The third prong of Dr. Goldstein’s program is executive functions training. These functions have a number of components that are found in the frontal lobe, from cognitive planning to physical organization, from controlling emotional outflow to working memory. Developing cognitive organization leads to physical organization, Dr. Goldstein says.
A thorough evaluation of these functions by a learning specialist will show which areas need to be addressed. “A pill can help the behavioral and academic aspects, but it is short lived,” he says, “so we do a child disservice when we do not train them in specific executive function skills.” Parents can support this development as well through ensuring their children have structure and routine, which are comforting, and logical consequences where behaviors require modification.

Transcribed page contents
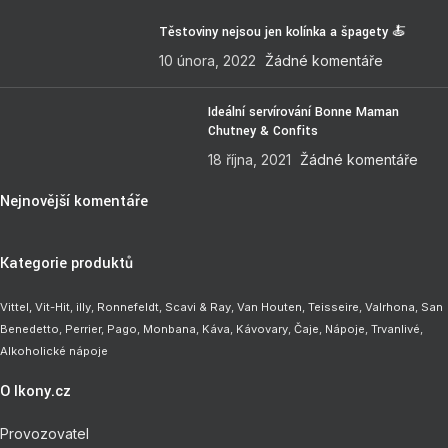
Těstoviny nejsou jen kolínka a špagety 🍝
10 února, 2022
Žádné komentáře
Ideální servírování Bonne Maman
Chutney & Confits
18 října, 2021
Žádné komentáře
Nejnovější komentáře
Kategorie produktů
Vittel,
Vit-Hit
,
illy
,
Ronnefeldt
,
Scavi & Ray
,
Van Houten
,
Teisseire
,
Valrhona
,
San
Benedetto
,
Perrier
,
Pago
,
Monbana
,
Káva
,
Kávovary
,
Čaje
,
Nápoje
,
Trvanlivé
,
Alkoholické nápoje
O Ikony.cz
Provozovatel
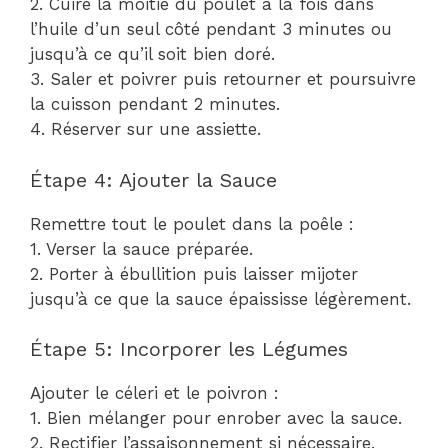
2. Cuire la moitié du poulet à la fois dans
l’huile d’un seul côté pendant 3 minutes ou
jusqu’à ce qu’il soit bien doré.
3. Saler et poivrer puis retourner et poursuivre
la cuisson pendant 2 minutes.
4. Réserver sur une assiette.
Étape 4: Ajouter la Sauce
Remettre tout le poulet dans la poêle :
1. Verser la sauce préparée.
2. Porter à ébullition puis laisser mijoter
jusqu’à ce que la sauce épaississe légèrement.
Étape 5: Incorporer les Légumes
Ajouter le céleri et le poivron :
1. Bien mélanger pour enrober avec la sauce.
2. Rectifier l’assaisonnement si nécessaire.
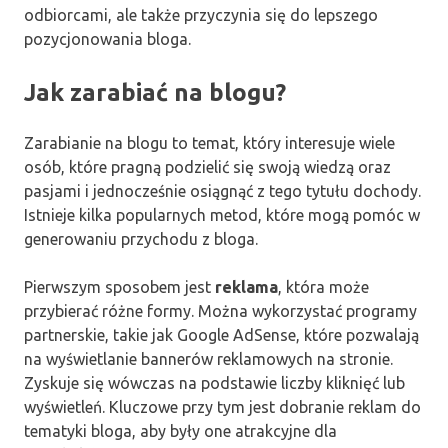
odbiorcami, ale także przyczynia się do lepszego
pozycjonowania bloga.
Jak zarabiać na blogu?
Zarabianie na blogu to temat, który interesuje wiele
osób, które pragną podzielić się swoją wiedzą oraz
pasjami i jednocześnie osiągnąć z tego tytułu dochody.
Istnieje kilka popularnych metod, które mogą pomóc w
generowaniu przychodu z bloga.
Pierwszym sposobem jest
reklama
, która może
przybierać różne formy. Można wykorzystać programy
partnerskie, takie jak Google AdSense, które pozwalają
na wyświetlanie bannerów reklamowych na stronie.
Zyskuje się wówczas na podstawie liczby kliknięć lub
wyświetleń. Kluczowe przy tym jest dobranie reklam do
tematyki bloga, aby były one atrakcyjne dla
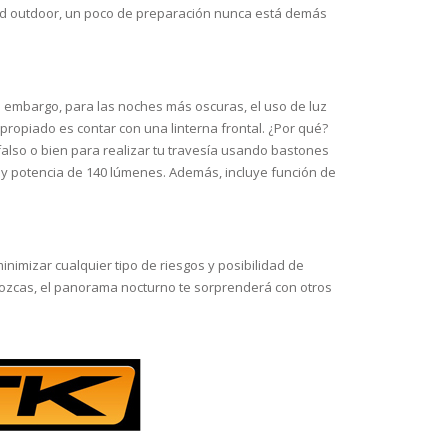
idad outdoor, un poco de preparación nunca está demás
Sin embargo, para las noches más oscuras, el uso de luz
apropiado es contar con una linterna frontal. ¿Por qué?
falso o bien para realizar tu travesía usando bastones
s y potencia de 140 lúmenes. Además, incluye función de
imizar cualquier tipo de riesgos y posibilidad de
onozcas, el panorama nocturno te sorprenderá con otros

---

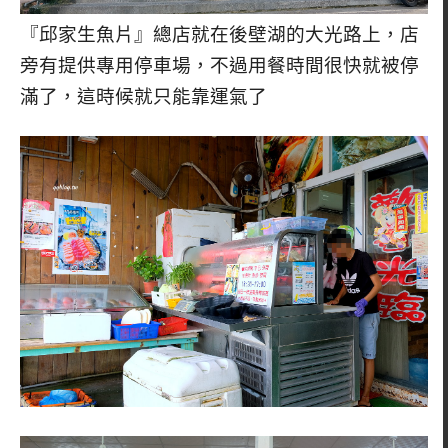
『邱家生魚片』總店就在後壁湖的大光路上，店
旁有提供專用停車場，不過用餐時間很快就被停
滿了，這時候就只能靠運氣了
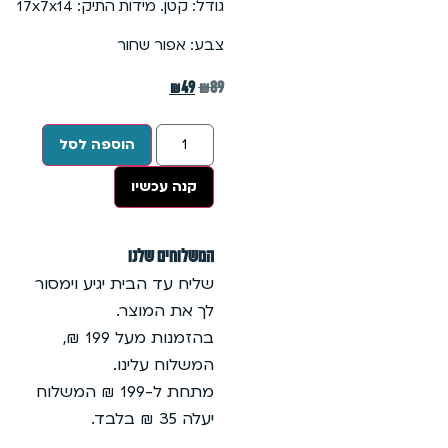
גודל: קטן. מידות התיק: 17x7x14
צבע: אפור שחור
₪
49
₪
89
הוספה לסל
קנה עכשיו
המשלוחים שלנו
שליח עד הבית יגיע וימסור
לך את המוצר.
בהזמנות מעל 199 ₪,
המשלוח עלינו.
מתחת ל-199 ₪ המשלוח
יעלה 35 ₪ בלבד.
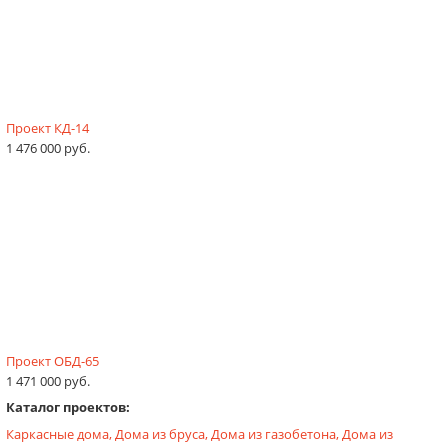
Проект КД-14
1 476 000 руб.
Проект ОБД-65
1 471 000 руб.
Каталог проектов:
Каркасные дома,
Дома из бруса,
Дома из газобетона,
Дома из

APPLY WHAT YOU READ |
a) According to the passage on executive functions training, what does developing cognitive organization lead to?
b) Extend the passage on executive functions training, picking up after its final sentence.

RESPONSES IN ORDER |
a) Physical organization.

b)
The fourth prong, which Dr. Goldstein describes as the leading non-medicinal treatment for ADHD, is neurofeedback. “We’ve consistently seen tremendous and dramatic results from this,” he enthuses. He explains that the brain is an electrical matrix with different signals being sent, but the signals may not be functioning optimally. He describes the neurofeedback process as being like a video game the child plays with their mind. Initial brain imaging [QEEG] helps to show what is functioning optimally and what is not.
“Neurofeedback provides training to recognize what a brain wave state feels like, so we can shift it more easily,” he explains. This teaches children with ADHD how it feels to shift their brain from a relaxed to an attentive state. “We’ve seen tremendous change, and not just in the behavioral and academic aspects of children with ADHD,” he says. Adults go off depression meds, athletes improve their peak performance, surgeons learn to move “into the zone” for their surgery. Clients typically undergo 20 to 40 sessions which are presented on a twice a week basis.
Dr. Goldstein’s enthusiasm for neurofeedback is echoed by Catherine Tipping, whose son Rowan has been diagnosed with ADHD and started his treatment with Dr. Goldstein a year and a half ago. At that time, six-year-old Rowan manifested focus issues that affected his schoolwork. “From the initial and intensive battery of diagnostic tests to the recommendation he get special glasses from a visual processing expert and twice-weekly neurofeedback sessions, the change has been nothing but positive,” she declares.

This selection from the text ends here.